Can you arrange the stretch of lines from the one containing "class: Magnoliopsida" through the one containing "elevation (m): 180" as a two-column CSV headed field and value, with one row per line and each entry in its own quoted field, line breaks replaced by spaces?

— Start Source data —

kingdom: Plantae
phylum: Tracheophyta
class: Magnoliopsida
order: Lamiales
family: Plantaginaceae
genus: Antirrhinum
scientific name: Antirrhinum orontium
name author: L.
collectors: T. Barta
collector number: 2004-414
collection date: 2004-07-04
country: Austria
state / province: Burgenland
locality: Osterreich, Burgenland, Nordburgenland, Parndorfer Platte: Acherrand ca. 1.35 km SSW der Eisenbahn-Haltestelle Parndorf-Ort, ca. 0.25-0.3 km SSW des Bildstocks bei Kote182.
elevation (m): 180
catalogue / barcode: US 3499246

— End Source data —
— Start Source data —

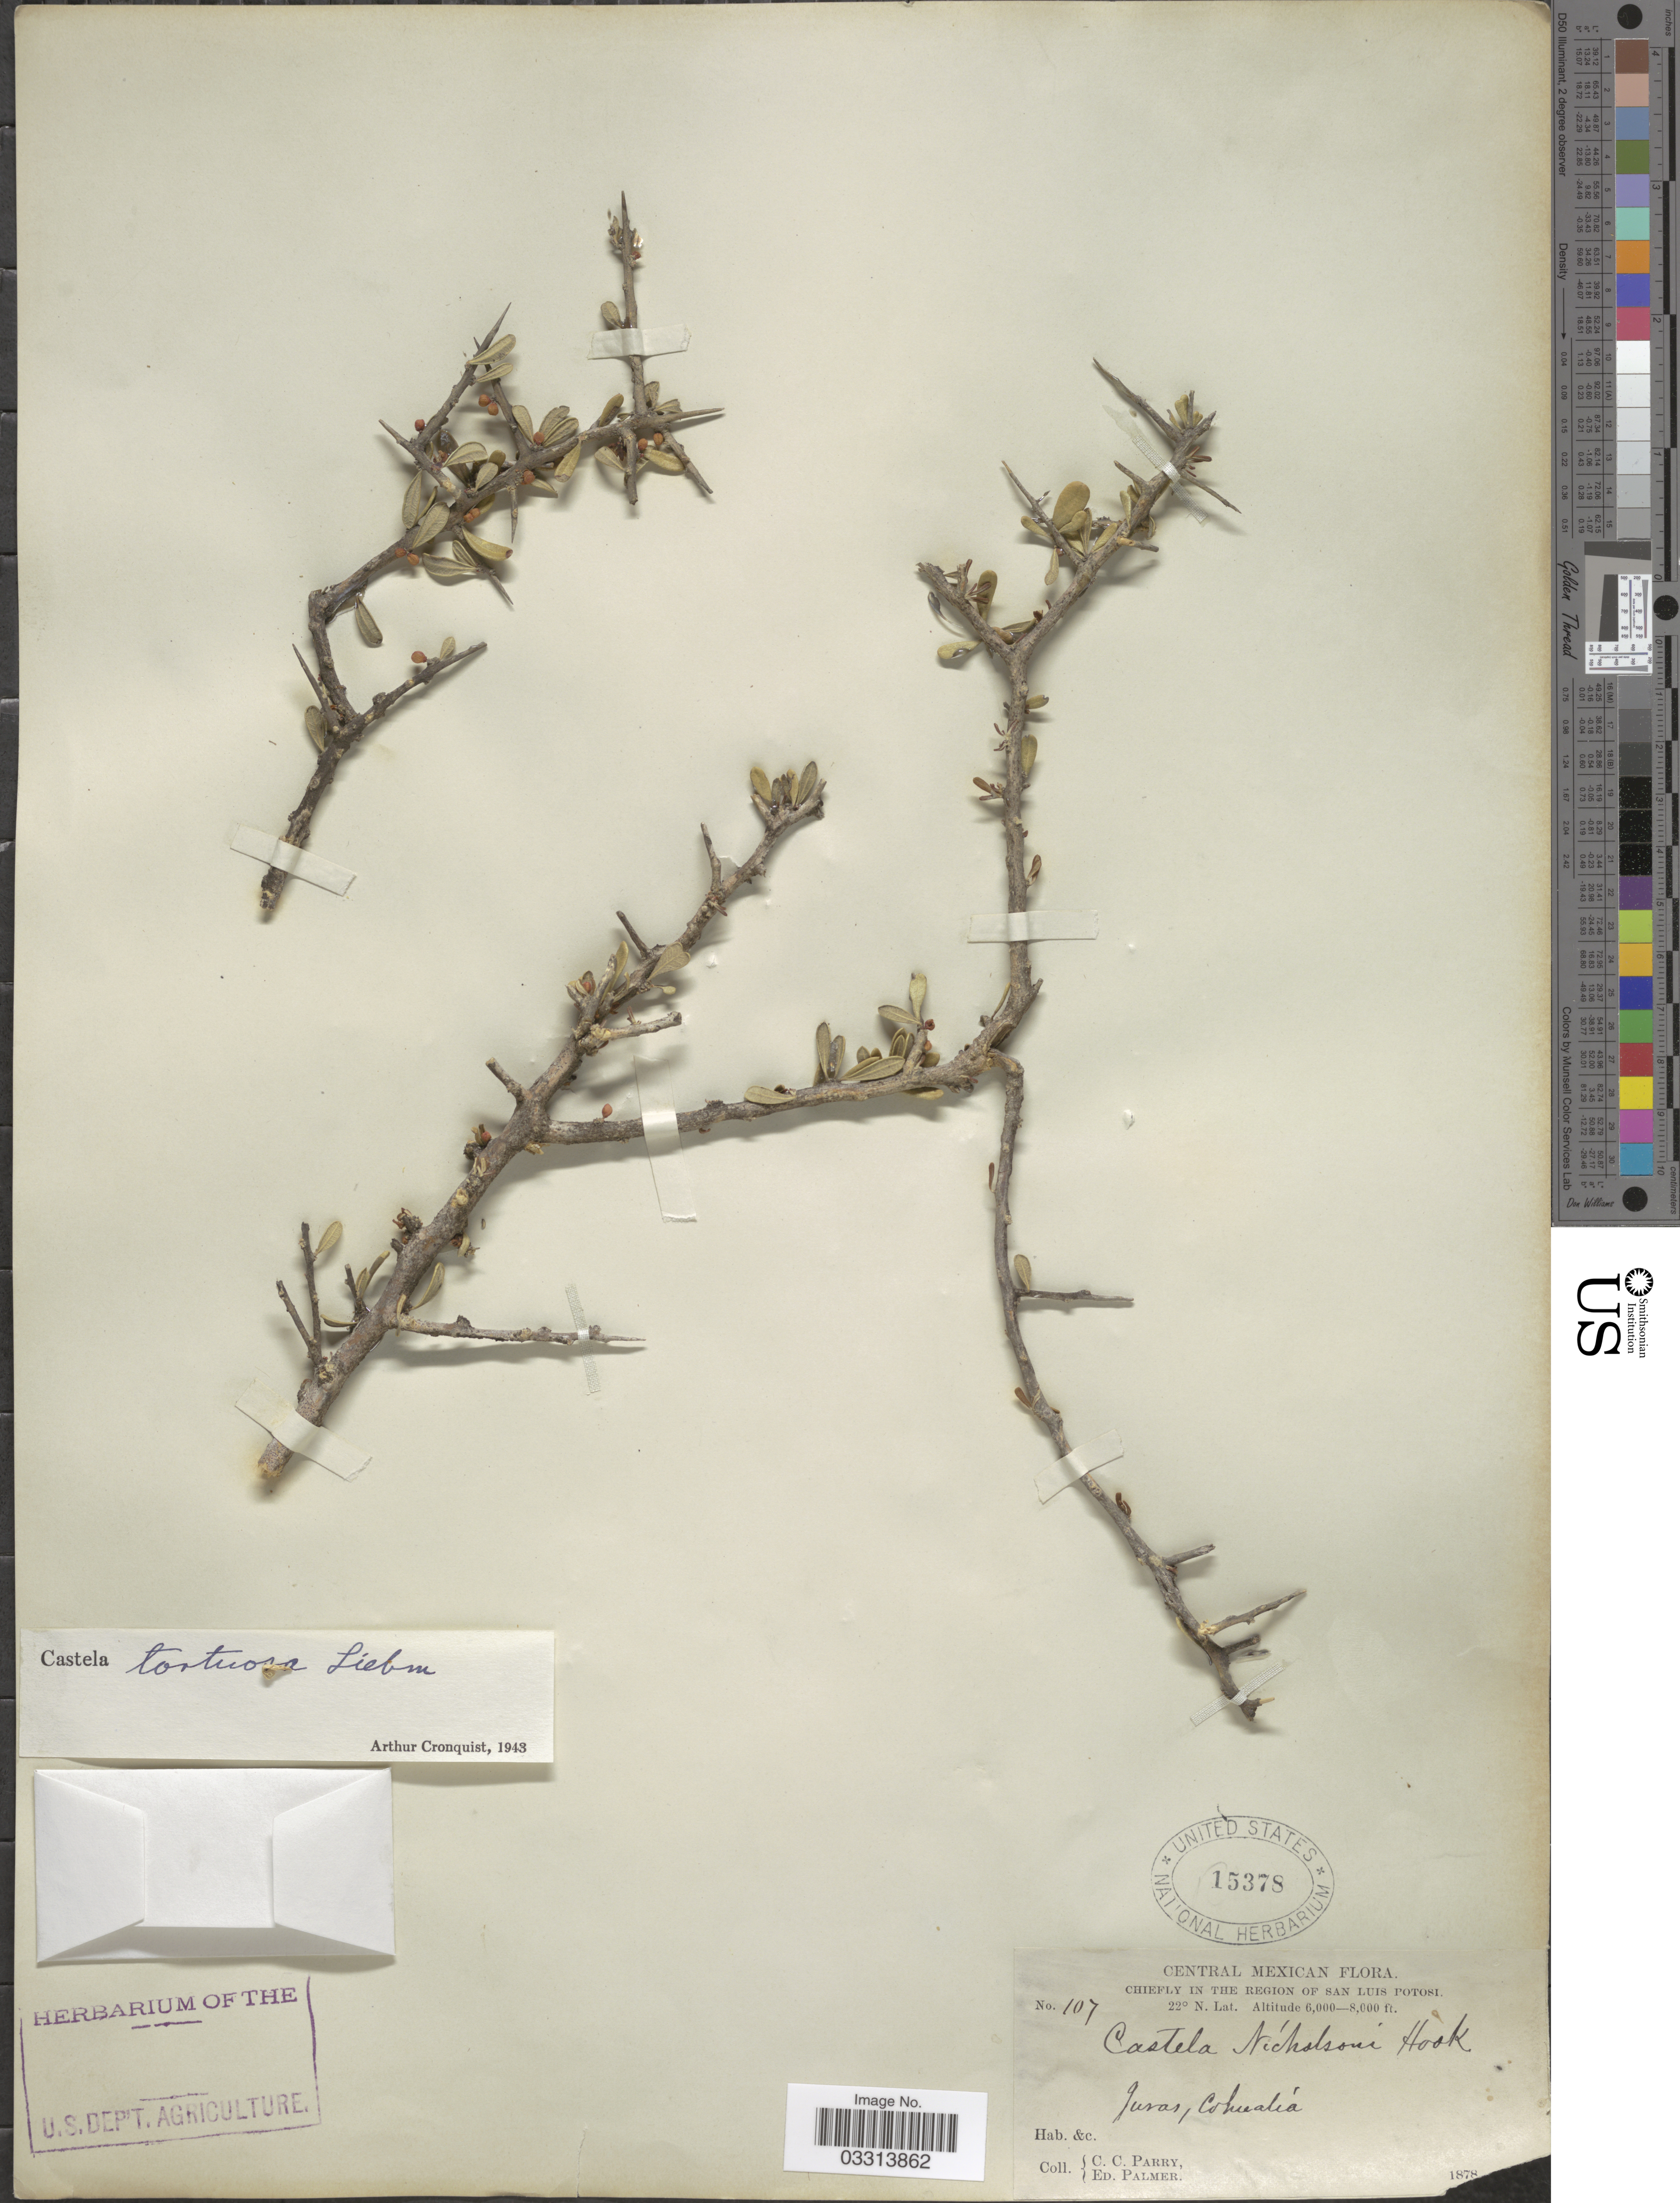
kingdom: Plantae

— End Source data —

Task solution -
field,value
"class:","Magnoliopsida"
"order:","Lamiales"
"family:","Plantaginaceae"
"genus:","Antirrhinum"
"scientific name:","Antirrhinum orontium"
"name author:","L."
"collectors:","T. Barta"
"collector number:","2004-414"
"collection date:","2004-07-04"
"country:","Austria"
"state / province:","Burgenland"
"locality:","Osterreich, Burgenland, Nordburgenland, Parndorfer Platte: Acherrand ca. 1.35 km SSW der Eisenbahn-Haltestelle Parndorf-Ort, ca. 0.25-0.3 km SSW des Bildstocks bei Kote182."
"elevation (m):","180"